Magma-Assisted Continental Break-up Encroached on Previously Stretched Continental Lithosphere – the NE Greenland Composite Passive Margin

Friday, 19 December 2014: 11:20 AM
Stanislaw Mazur, GETECH, Leeds, United Kingdom, Stephen Rippington, ARKeX, Cambridge, United Kingdom and Phill Houghton, ION Geophysical Corporation, Houston, TX, United States
Volcanic continental margins have a number of distinctive features that are different from those typical of magma-poor continental margins. However, in some places volcanic margins may develop parallel to older, highly extended rift systems. In such situations the resultant continental margin shows a complex structure that merges the characteristics of volcanic and non-volcanic margins. Furthermore, the evolution of this younger magma-rich margin is restricted by the pre-existing lithospheric architecture, causing it to diverge from the generally assumed formation model. We use the case of NE Greenland to demonstrate the structure of a composite margin firstly subjected to extensive extension and later overprinted by magma-assisted continental break-up. The NE Greenland continental margin is a highly extended margin, that is up to 250km wide, with crystalline crust attaining the maximum thickness near to the coast of Greenland and at the Danmarkshaven Ridge. The latter represents a major basement horst formed during an Early Cretaceous rifting event. To the east of the Danmarkshaven Ridge, crust is stretched and onlapped by the Early Cretaceous sedimentary basin. The effects of Tertiary break-up are observable in a relatively narrow zone 80 km wide that usually includes an extended edge of continental crust and an adjacent section of oceanic crust. A volcano-sedimentary succession produced during the break-up reaches the maximum thickness of c. 8000 m above a continent-ocean transition (COB). Oceanic crust overlain by mixed volcanic and sedimentary rocks is thicker than usual. No observable SDRs or igneous transitional crust are present near to the COB. Instead, a chain of high density bodies follow the COB at the base of crust.
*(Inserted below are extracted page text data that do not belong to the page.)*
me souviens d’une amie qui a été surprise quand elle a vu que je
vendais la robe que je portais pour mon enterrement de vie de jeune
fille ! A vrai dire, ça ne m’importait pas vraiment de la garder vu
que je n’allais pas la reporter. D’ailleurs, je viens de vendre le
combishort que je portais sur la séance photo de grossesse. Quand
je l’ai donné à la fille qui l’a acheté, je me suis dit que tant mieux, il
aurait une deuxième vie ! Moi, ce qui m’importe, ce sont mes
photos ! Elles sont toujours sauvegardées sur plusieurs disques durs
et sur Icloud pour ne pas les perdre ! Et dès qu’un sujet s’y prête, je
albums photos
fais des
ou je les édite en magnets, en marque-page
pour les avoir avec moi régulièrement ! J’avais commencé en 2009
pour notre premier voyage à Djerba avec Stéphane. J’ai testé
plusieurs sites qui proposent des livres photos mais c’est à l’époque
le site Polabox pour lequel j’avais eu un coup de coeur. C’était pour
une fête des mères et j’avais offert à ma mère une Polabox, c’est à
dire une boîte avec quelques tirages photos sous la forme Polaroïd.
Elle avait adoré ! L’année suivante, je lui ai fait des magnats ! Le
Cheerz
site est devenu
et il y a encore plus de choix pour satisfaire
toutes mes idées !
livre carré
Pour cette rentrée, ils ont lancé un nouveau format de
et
The features observed suggest relatively little extension associated with the Tertiary break-up. Instead localised mantle melting presumably led to rapid break-up with crustal dilatation promptly balanced by production of thick oceanic crust and magma underplating at Moho level. There was practically no syn-rift phase but volcanism and deposition of extensive sedimentary succession followed the initial separation of continental crust.